I would be happy if we can use a Wildcard in the Network in front, e.g. x.x.1.50
The next usefull is, if you can use the LAN-Port and the VLAN

Why do we need that:
for VLAN:
If you have a lot of locations and e.g. in every site, the VoIP phones are in VLAN 400, you create a roule in InControl for all in one step.

for LAN-Port:
you connect the e.g. building security system always on LAN-Port 4

Wildcard in front:
Fileserver is in any location x.x.1.50, you can build easy roules for that.



Like the wildcard idea.

Outbound policies are really dynamic routing tables to send LAN traffic to next hop destinations (on the WAN), so LAN side VLAN / LAN port destinations can’t work like you imagine.
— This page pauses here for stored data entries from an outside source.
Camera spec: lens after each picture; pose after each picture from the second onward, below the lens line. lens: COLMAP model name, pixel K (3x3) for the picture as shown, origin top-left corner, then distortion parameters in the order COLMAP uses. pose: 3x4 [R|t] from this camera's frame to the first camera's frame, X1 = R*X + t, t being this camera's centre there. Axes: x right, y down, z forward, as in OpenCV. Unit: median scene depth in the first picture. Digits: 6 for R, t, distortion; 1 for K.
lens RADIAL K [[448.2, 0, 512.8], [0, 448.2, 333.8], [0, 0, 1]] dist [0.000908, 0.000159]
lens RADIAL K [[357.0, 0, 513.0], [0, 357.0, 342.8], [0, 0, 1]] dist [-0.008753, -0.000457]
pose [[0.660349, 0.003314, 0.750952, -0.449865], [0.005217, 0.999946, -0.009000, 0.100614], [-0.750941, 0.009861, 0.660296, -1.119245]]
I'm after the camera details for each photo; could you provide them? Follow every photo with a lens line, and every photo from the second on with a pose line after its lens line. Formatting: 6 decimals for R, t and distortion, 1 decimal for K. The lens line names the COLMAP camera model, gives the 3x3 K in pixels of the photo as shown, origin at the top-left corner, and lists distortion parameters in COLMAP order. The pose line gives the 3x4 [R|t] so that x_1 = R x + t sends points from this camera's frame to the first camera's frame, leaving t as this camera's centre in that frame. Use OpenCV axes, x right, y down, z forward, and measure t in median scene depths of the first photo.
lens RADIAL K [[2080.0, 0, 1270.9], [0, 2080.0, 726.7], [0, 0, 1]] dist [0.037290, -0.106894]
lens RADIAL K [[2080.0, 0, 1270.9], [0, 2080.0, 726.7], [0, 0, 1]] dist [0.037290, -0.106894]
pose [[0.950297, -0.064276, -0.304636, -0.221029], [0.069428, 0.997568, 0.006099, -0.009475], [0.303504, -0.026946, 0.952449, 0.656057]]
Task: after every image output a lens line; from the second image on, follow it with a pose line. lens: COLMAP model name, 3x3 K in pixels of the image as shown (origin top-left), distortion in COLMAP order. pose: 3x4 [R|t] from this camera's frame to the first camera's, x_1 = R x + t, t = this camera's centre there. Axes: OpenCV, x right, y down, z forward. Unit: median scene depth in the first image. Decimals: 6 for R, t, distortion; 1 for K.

I often use spare WAN ports for specific ‘LAN’ services so I can use outbound policies like you are suggesting though. Eg the VoIP VLAN on a WAN port of the balance so that all LAN VLANS can access it but not each others LAN segments.



really only Martin and me got a usecase for that?

best wishes


We also use a vlan for voip,we could use outbound rules that let the source or destination be one of the available lans in the drop down. This would be great so we don’t have to custom match the rule to the new vlan network per device.


+1 on the request for setting Outbound Policy based on the VLAN tagging. I don’t quite understand why Martin thought it was not possible, but if it were possible, it would be super helpful to me.